Yale Law School Mourns the Death of Professor and Librarian Emeritus Morris L. Cohen; Memorial Service May 1
Yale Law School Professor Emeritus and Librarian Emeritus Morris L. Cohen, who directed two of the world’s most esteemed academic law libraries, passed away Saturday, December 18, 2010, at his home in New Haven. He was 83.
Cohen was one of the towering figures of late 20th century law libraries and among the foremost legal bibliographers in the United States, as well as a beloved teacher and mentor. He was a Professor of Law and director of the law library at Yale Law School from 1981 until his retirement in 1991, when he became Professor Emeritus of Law and Professorial Lecturer in Law. Before joining Yale, he served as director of the law libraries at Harvard from 1971 to 1981, the University of Pennsylvania from 1963 to 1971, and SUNY-Buffalo from 1961 to 1963.
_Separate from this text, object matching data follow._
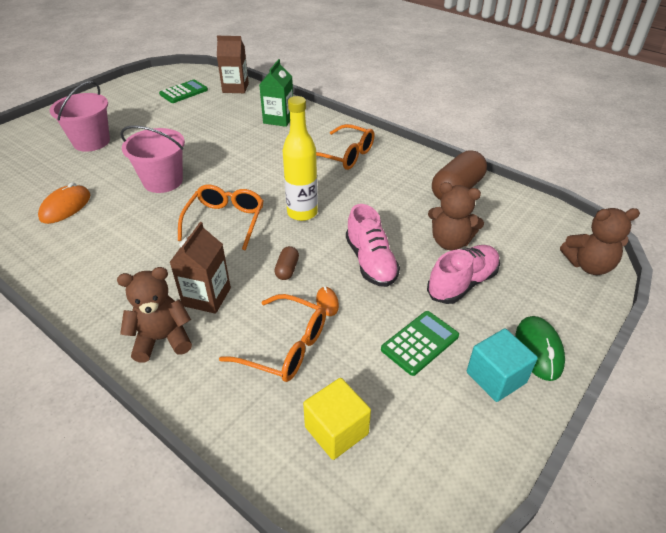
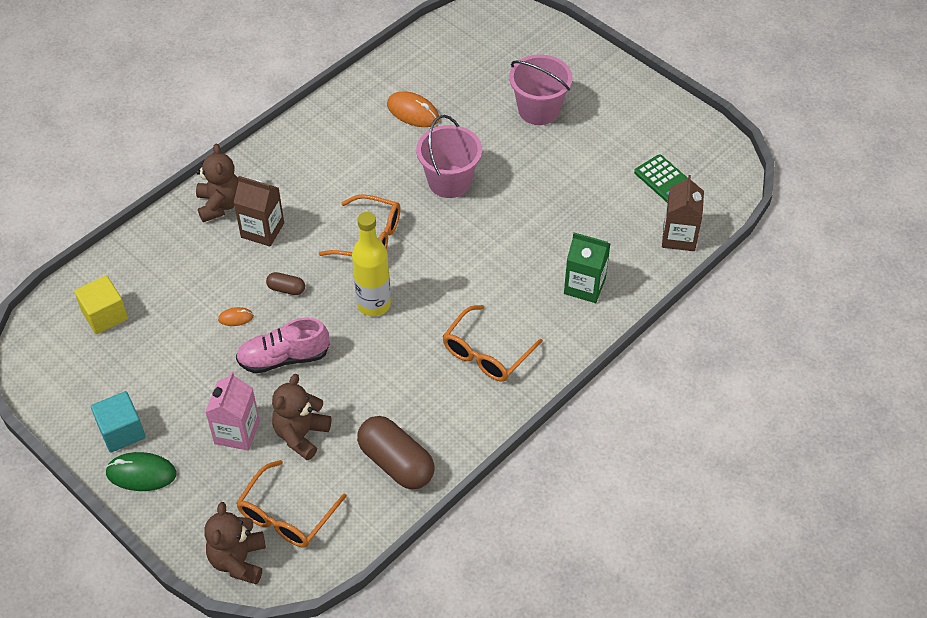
camera: 95 degrees right, 10 degrees up
orange glasses [219,294,326,382] -> orange glasses moved to [236,460,347,548]
green calculator [381,311,459,376] -> none
pink shoe [427,245,500,304] -> pink carton [206,371,260,451]

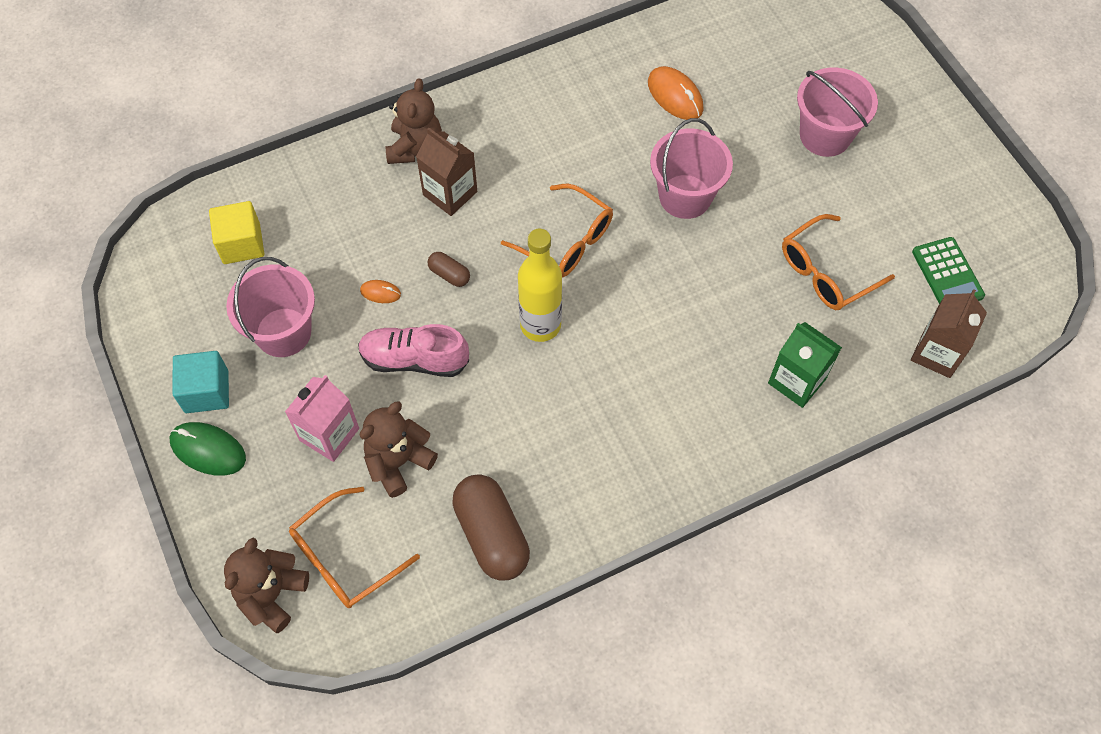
camera: 20 degrees right, 10 degrees up
orange glasses [442,305,543,381] -> orange glasses moved to [782,214,895,310]
none -> pink bucket [226,257,315,357]

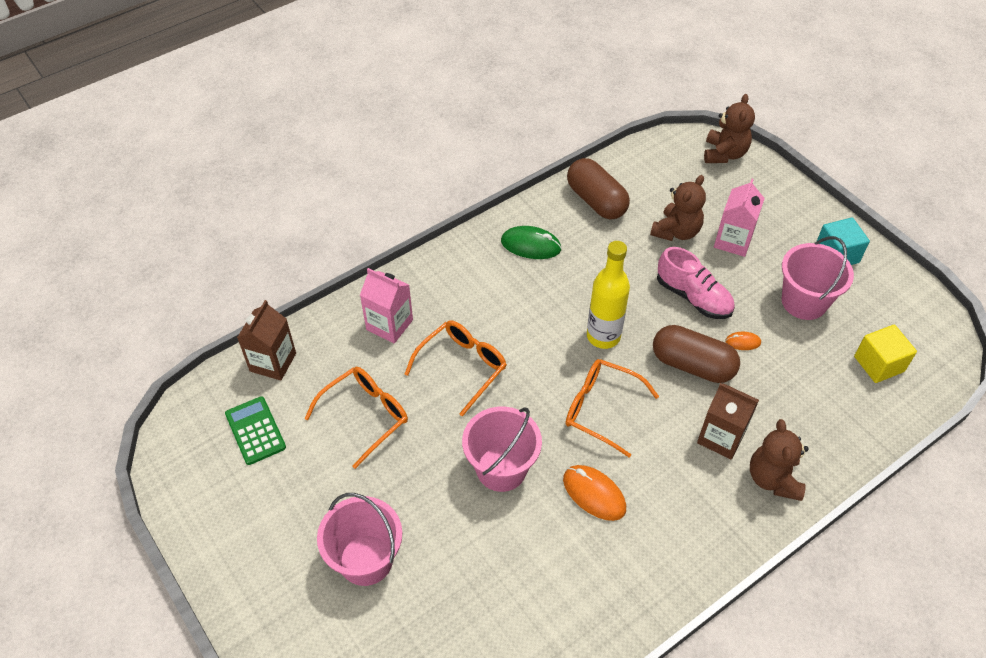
camera: 170 degrees right, 10 degrees down
green mouse [169,422,246,476] -> green mouse moved to [501,226,562,259]
orange glasses [289,487,420,608] -> orange glasses moved to [404,321,507,417]
pink shoe [358,324,469,377] -> pink shoe turned 45 degrees clockwise [657,247,735,319]
brown capsule [428,252,470,287] -> brown capsule [653,325,740,383], size x2.11
orange mouse [648,66,704,120] -> orange mouse moved to [563,465,626,521]
green carton [768,322,842,408] -> pink carton [360,268,413,343]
“Morris Cohen directed four of the leading law libraries in the United States. He served here since 1981 and everyone experienced his talent, his scholarly range, his dedication, and his love,” said Yale Law School Dean Robert Post ’77. “Morris was admired throughout the entire community of legal education. We share with many others a great loss to the world of legal scholarship. We will miss his humor, his kindness, his gentle wisdom, and his fascination with books and research.”
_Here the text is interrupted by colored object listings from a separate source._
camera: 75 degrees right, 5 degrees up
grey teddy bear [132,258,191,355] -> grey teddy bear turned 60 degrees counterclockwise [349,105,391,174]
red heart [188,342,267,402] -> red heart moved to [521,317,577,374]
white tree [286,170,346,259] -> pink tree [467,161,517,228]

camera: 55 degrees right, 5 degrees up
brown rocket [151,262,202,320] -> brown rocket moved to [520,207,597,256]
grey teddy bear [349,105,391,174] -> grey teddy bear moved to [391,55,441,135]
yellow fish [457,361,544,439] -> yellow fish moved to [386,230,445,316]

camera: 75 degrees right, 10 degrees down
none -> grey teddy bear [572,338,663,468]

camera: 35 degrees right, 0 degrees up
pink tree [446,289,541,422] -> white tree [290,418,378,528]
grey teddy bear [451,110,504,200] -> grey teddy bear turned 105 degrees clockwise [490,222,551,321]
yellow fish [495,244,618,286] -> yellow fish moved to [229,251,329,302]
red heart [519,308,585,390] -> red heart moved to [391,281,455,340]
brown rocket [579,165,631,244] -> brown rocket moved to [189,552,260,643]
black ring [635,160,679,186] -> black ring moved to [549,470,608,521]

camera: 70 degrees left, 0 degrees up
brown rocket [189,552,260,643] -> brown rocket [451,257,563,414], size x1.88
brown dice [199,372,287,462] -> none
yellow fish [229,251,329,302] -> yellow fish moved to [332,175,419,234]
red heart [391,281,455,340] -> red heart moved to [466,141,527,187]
Born in New York City on November 2, 1927, Cohen was a son of the late Emanuel and Anna (Frank) Cohen. He was educated in the public schools of New York City and later earned his B.A. at the University of Chicago in 1947, his J.D. from Columbia University Law School in 1951, and his M.L.S. from the Pratt Institute School of Library Service in 1959. He also received an honorary doctorate from Dalhousie University, Halifax, Nova Scotia, in 1989.
Professor Cohen practiced law in New York City from 1951 to 1958, before embarking on his library career in 1958 as assistant librarian at Rutgers University Law School. Following a year at Rutgers, he served as assistant librarian at Columbia University Law School from 1959 to 1961.
Professor Cohen’s scholarship helped shape how legal research is taught and eased the path to historical research for any who ventured in that direction. One of his greatest achievements was his landmark six-volume Bibliography of Early American Law (1998), which enables users to find any law book published in America before 1860. He also co-authored some of the leading legal research textbooks, including How to Find the Law and Legal Research in a Nutshell. The latter remains a favored textbook for research instruction.
Professor Cohen was a book collector in his own right and developed a substantial personal library. In 2008, he donated his unique collection of law-related children’s books to the Yale Law Library, saying he did so because of his affection for the Library and its Rare Book Collection.
“This Library was the capstone of my fifty-year-long career in legal education at Columbia, Buffalo, Pennsylvania, Harvard, and Yale,” Professor Cohen said at the time. “It is my hope that students here can study this unique collection and see how our law was, and still is, being disseminated and forming an important part of our children’s civic education.”
Professor Cohen was also quite knowledgeable about rare books, was a member of the Grolier Club in New York City, and taught the summer course on rare law books and manuscripts at the University of Virginia’s Rare Book School. He was a formative member of the American Association of Law Libraries and served as its president from 1970 to 1971. He was the recipient of AALL's Joseph L. Andrews Bibliographical Award for his Bibliography of Early American Law and also for A Guide to the Early Reports of the Supreme Court of the United States (1995), co-authored with Sharon H. O’Connor. He was the first person ever to win this award twice.
“In addition to his many remarkable achievements, Morris had a kind and gentle spirit, loved his teaching and engaging with students, and displayed a great sense of puckish humor,” said Blair Kauffman, Law Librarian at Yale Law School. “He was curious about everything and everybody and was a delightful meal companion who always encouraged sharing a dessert. He loved film and live theater and above all, his wife Gloria and family. We’ll all miss him.”
Professor Cohen is survived by his wife Gloria (Weitzner) Cohen; son Daniel Cohen and his wife Elizabeth; daughter Havi Hoffman; and granddaughter Rachel Hoffman.
A funeral was held on Monday, December 20, at the Robert E. Schure Funeral Home, 543 George Street, New Haven. The family will be sitting Shiva from Monday evening, December 20, through Sunday morning, December 26, at 84 McKinley Avenue, New Haven.
Professor Cohen’s family has asked that memorial contributions be made to Congregation Beth El-Keser Israel (BEKI), 85 Harrison St., New Haven, CT 06515; the American Jewish World Service, 45 W. 36th St., 11th Floor, New York, NY 10018-7904; or the Leukemia & Lymphoma Society, 300 Research Pkwy., Suite 310, Meriden, CT 06450.